Damola Adamolekun, 35, was tapped for the troublesome job of turning Crimson Lobster round. Adamolekun, previously the CEO of Asian-fusion chain P.F. Chang’s, already has a while underneath his belt as an government wunderkind. He actually didn’t get to the place he’s now by pretending to be chill, as he advised Fortune in 2023. His profession mentality is all about one factor.
“My life is my work. My work is my life,” he stated. Adamolekun described his days as beginning with a seven-to-eight mile run at round 4:30 a.m and ending at round 6 p.m. with a post-work cigar after an extended day of conferences.
Then 33, Adamolekun was already making historical past as one of many few Black CEOs to guide a serious U.S. firm and the primary to move P.F. Chang’s. Beginning on the firm two years prior, he admitted to Fortune that there was quite a bit on his plate when he started.
“I grew up next to a P.F. Chang’s in Columbia, Maryland. I knew the company when the deck landed on my desk. It has about 85% brand awareness, yet it’s a small company. What piqued my interest was the company itself. It was a poorly run one with a lot to fix,” he stated.
In flip, he “remodeled about 80% of the fleet, introducing more colorful decor, ambiance, and music.” A millennial, Adamolekun additionally beckoned the corporate into the digital age, with consideration paid to digital instruments for take out, eating places catering to pike-up orders, and a subscription mannequin .

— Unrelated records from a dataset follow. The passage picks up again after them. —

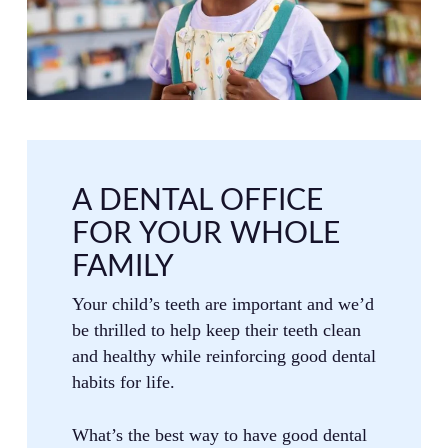
A DENTAL OFFICE
FOR YOUR WHOLE
FAMILY
Your child’s teeth are important and we’d
be thrilled to help keep their teeth clean
and healthy while reinforcing good dental
habits for life.
What’s the best way to have good dental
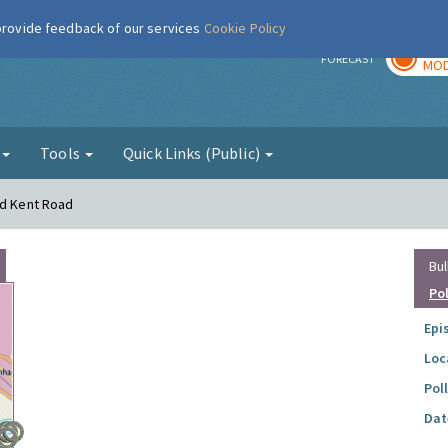
 provide feedback of our services
Cookie Policy
TOD
r
FORECAST
MOD
g
Tools
Quick Links (Public)
ld Kent Road
Bul
Po
Epi
Loc
Pol
Dat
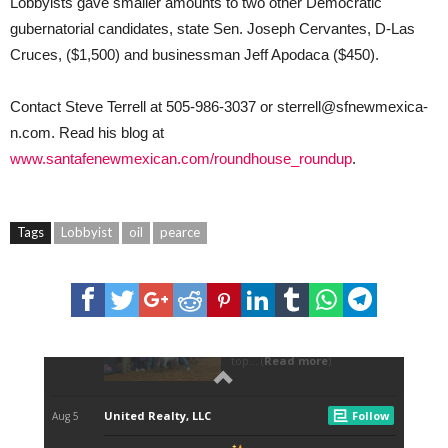
Lobbyists gave smaller amounts to two other Democratic
gubernatorial candidates, state Sen. Joseph Cervantes, D-Las
Cruces, ($1,500) and businessman Jeff Apodaca ($450).
Contact Steve Terrell at 505-986-3037 or sterrell@sfnewmexica­
n.com. Read his blog at
www.santafenewmexican.com/roundhouse_roundup
.
Tags
Lobbyist
oil
pearce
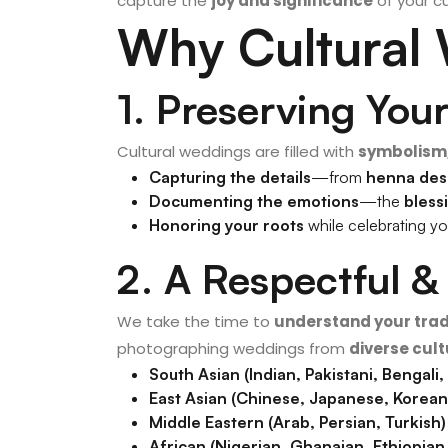
capture the
joy and significance
of your cu
Why Cultural
1. Preserving You
Cultural weddings are filled with
symbolism,
Capturing the details
—from
henna des
Documenting the emotions
—the
bless
Honoring your roots
while celebrating y
2. A Respectful 
We take the time to
understand your trad
photographing weddings from
diverse cul
South Asian (Indian, Pakistani, Bengali,
East Asian (Chinese, Japanese, Korea
Middle Eastern (Arab, Persian, Turkish)
African (Nigerian, Ghanaian, Ethiopia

His fast-casual stints are bookended by the finance world, as after round three years at P.F. Chang’s, Adamolekun returned to funding firm Paulson & Co. Inc in August 2023. After earlier stints at Goldman Sachs and TPG Capital, Adamolekun described a previous the place he was “working all the time,” although he claimed to have preferred it.
“I thought it was fun. So it wasn’t like I had to go in on a Saturday,” Adamolekun stated, embracing the hustle-culture mentality related partially with younger millennials. “It was like ‘I got stuff to do, and I want to knock it out, or I want to look at something.’”
For Adamolekun, all work and no play makes Jack a uninteresting boy doesn’t actually apply. “I never really have been a person that separated work and life,” he stated. “It mixes.” Although he acknowledged that isn’t not the case for everybody, and that those that do get harassed by an absence of work-life stability ought to take breaks. Or within the case of his former staff, they need to “build in buffers” and take days off on a Tuesday or Wednesday when the eating places are much less busy.
It’s may be for the very best that Adamolekun is a self-professed go-getter, given he has his work minimize out for him.
Crimson Lobster is about to be owned by Fortress Funding Group and co-investors TCW Personal Credit score and Blue Torch after it exits Chapter 11. Fortress, which nominated Adamolekun, will hear if its plan is authorised throughout Crimson Lobster’s chapter court docket date early this September.
Although Adamolekun isn’t more likely to get pre-first-day jitters. As he as soon as advised Fortune, “work doesn’t stress [him] out.”